Urmana tiene ahora dos colores, uno en el grave, que suena hueco, y otro a partir del do 4. Pareció reservarse al principio, en donde se la oyó poco, siempre tapada por los demás. Estuvo intensa y artista en el dúo con Aida y echó el resto en su gran escena con Radamés y en su soliloquio posterior, donde los agudos sonaron destemplados. Gagnidze, que sustituía a Viviani, a su vez sustituto de Maestri, mostró su atractivo color baritonal, espeso y firme, con agudos bien puestos y expresión convincente. Mejor el rey de Howard, joven bajo de oscuro timbre, que el Ramfis de Tagliavini, de grave muy débil. Bien Pastrana como sacerdotisa y estupendo el mejicano Lara como mensajero: mostró bello timbre de lírico, buena emisión y caluroso fraseo en su brevísimo cometido. Ahí hay futuro.

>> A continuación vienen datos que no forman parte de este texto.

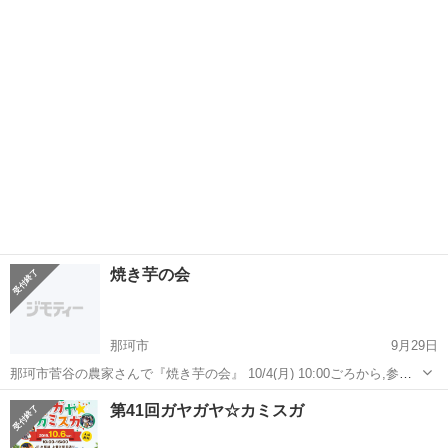
収穫して ピザ窯を使って焼きます。 🍁10月4日(月) 🍠10時～収穫 🍠11
茨城
那珂市
その他
焼き芋
時～ピザ窯で焼き芋作り 会費 ￥1000 (味噌汁付き) 定員 5名様 ...
焼き芋の会
那珂市
9月29日
那珂市菅谷の農家さんで『焼き芋の会』 10/4(月) 10:00ごろから,参加
費1000です。 参加くださいます際は、平野農園さんまでご連絡お願い
茨城
那珂市
その他
焼き芋
第41回ガヤガヤ☆カミスガ
します。 090-7202-2298 (オプション 直傳靈氣ヒーリング...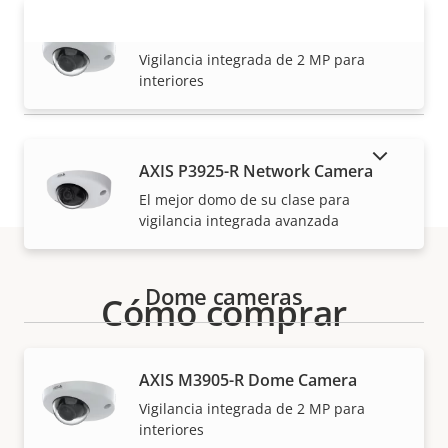
AXIS P3905-R Mk III Dome Camera
VISUALIZAR MÁS
Vigilancia integrada de 2 MP para
interiores
MOSTRAR PRODUCTOS DESCATALOGADOS
AXIS P3925-R Network Camera
El mejor domo de su clase para
vigilancia integrada avanzada
Dome cameras
Cómo comprar
Nuestros socios fiables venden e instalan de forma
AXIS M3905-R Dome Camera
experta las soluciones Axis y los productos
Vigilancia integrada de 2 MP para
individuales.
interiores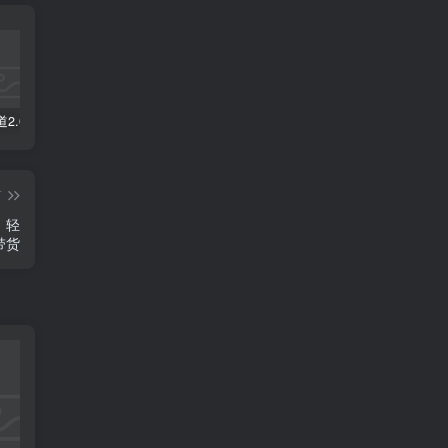
视频号赛道2.0：AI神器新实践！另辟蹊径！五分钟一条作品，小白变高手…
数字人2.0，2024下半年最火项目，无限免费生成视频，可实现任何场景，用任何形象，任何声音，说任何话，5分钟生成一条原创口播视频。
靠蛋仔派对一天5800+，小白做磁力聚星轻松上手
篇
，轻
带货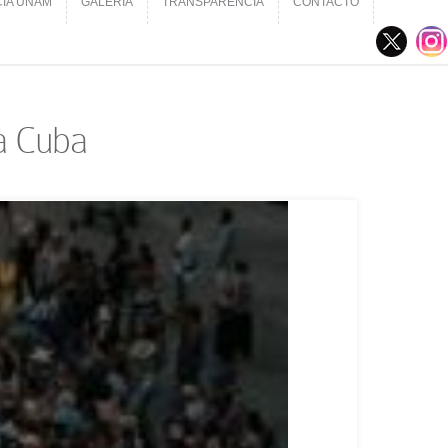
CIA UNAM
GALERÍA
TRANSPARENCIA
CONTACTO
CIA UNAM
GALERÍA
TRANSPARENCIA
CONTACTO
a Cuba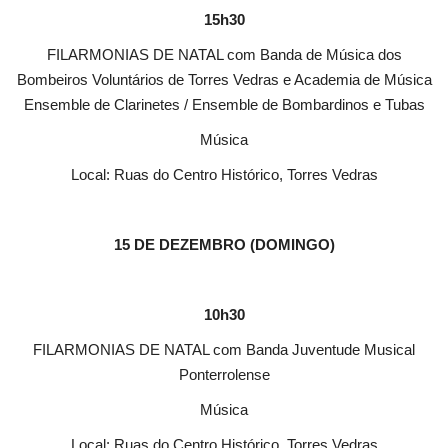
15h30
FILARMONIAS DE NATAL com Banda de Música dos
Bombeiros Voluntários de Torres Vedras e Academia de Música
Ensemble de Clarinetes / Ensemble de Bombardinos e Tubas
Música
Local: Ruas do Centro Histórico, Torres Vedras
15 DE DEZEMBRO (DOMINGO)
10h30
FILARMONIAS DE NATAL com Banda Juventude Musical
Ponterrolense
Música
Local: Ruas do Centro Histórico, Torres Vedras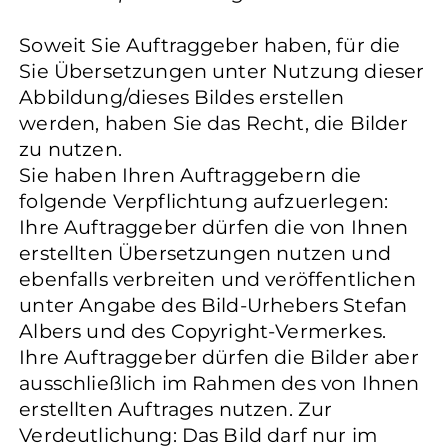
Soweit Sie Auftraggeber haben, für die
Sie Übersetzungen unter Nutzung dieser
Abbildung/dieses Bildes erstellen
werden, haben Sie das Recht, die Bilder
zu nutzen.
Sie haben Ihren Auftraggebern die
folgende Verpflichtung aufzuerlegen:
Ihre Auftraggeber dürfen die von Ihnen
erstellten Übersetzungen nutzen und
ebenfalls verbreiten und veröffentlichen
unter Angabe des Bild-Urhebers Stefan
Albers und des Copyright-Vermerkes.
Ihre Auftraggeber dürfen die Bilder aber
ausschließlich im Rahmen des von Ihnen
erstellten Auftrages nutzen. Zur
Verdeutlichung: Das Bild darf nur im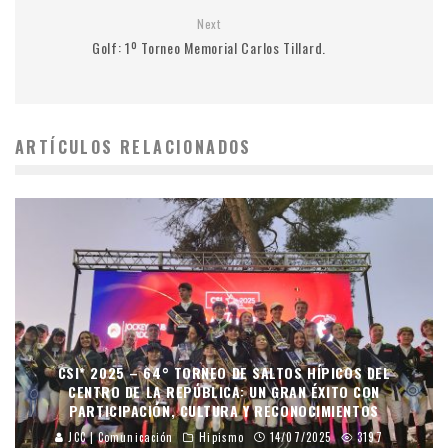
Next
Golf: 1º Torneo Memorial Carlos Tillard.
ARTÍCULOS RELACIONADOS
CSI* 2025 – 64° TORNEO DE SALTOS HÍPICOS DEL
CENTRO DE LA REPÚBLICA: UN GRAN ÉXITO CON
PARTICIPACIÓN, CULTURA Y RECONOCIMIENTOS
JCC | Comunicación
Hipismo
14/07/2025
3197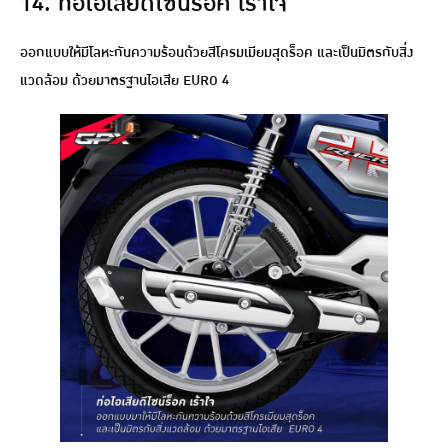
14. ท่อไอเสียดีไซน์ร็อค เร้าใจ
ออกแบบให้มีโลหะกันความร้อนด้วยสีโครมเมียมสุดร็อค และเป็นมิตรกับสิ่ง
แวดล้อม ด้วยมาตรฐานไอเสีย EURO 4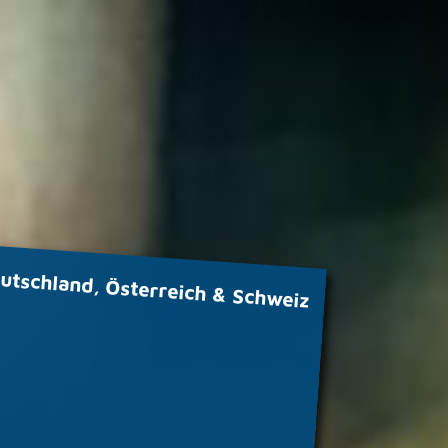
tschland, Österreich & Schweiz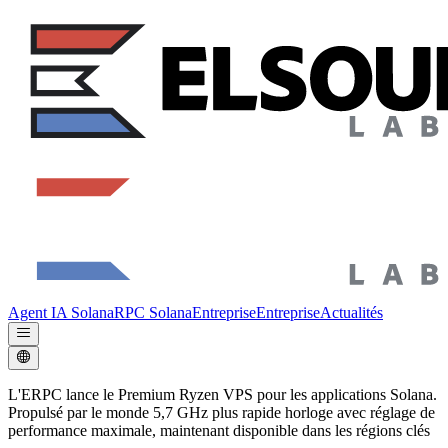
Agent IA Solana
RPC Solana
Entreprise
Entreprise
Actualités
L'ERPC lance le Premium Ryzen VPS pour les applications Solana.
Propulsé par le monde 5,7 GHz plus rapide horloge avec réglage de
performance maximale, maintenant disponible dans les régions clés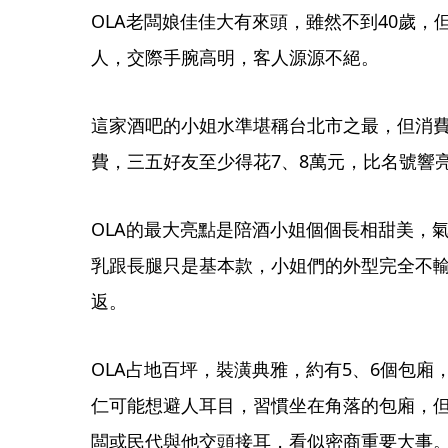
OLA老闆娘佳佳大有來頭，雖然不到40歲
人，交際手腕高明，客人源源不絕。
這家酒吧的小姐水準堪稱台北市之最，但消
費，三五好友至少得花7、8萬元，比名號響
OLA的最大亮點是陪酒小姐個個長相甜美，
乳跟長腿只是基本款，小姐們的外型完全不
返。
OLA占地百坪，裝潢典雅，約有5、6個包廂
仁可能想避人耳目，習慣坐在角落的包廂，
闆或民代與他交頭接耳，看似密商重要大事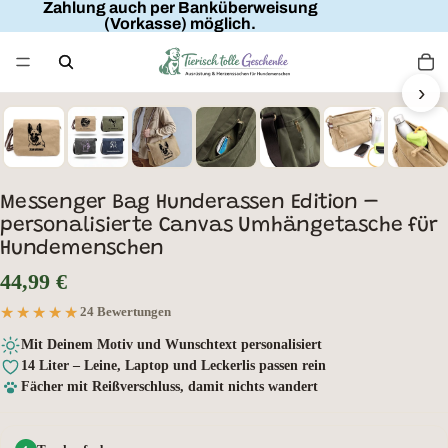
Zahlung auch per Banküberweisung
(Vorkasse) möglich.
›
Wunschtext
Messenger Bag Hunderassen Edition –
personalisierte Canvas Umhängetasche für
Hundemenschen
44,99 €
★★★★★
★★★★★
24 Bewertungen
Mit Deinem Motiv und Wunschtext personalisiert
14 Liter – Leine, Laptop und Leckerlis passen rein
Fächer mit Reißverschluss, damit nichts wandert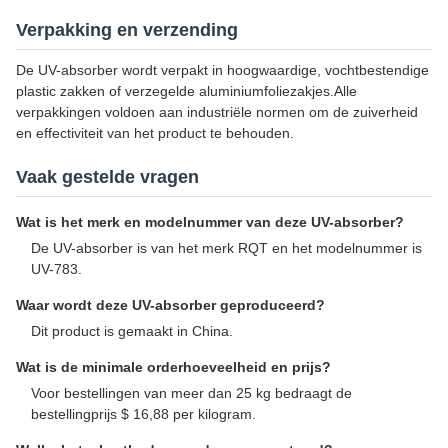
Verpakking en verzending
De UV-absorber wordt verpakt in hoogwaardige, vochtbestendige
plastic zakken of verzegelde aluminiumfoliezakjes.Alle
verpakkingen voldoen aan industriële normen om de zuiverheid
en effectiviteit van het product te behouden.
Vaak gestelde vragen
Wat is het merk en modelnummer van deze UV-absorber?
De UV-absorber is van het merk RQT en het modelnummer is
UV-783.
Waar wordt deze UV-absorber geproduceerd?
Dit product is gemaakt in China.
Wat is de minimale orderhoeveelheid en prijs?
Voor bestellingen van meer dan 25 kg bedraagt de
bestellingprijs $ 16,88 per kilogram.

Luisotti es un experto conocedor de la literatura de Verdi. Llevó en general “tempi” moderados, sin aceleraciones intempestivas, pero también sin auténtico fuego verdiano, sin marcar ese ritmo férreo e implacable que piden ciertos momentos. Manejó bien las dinámicas y trató con gusto los instantes más líricos. La Orquesta y el Coro del Teatro funcionaron bien engrasados bajo su gesto claro y convincente.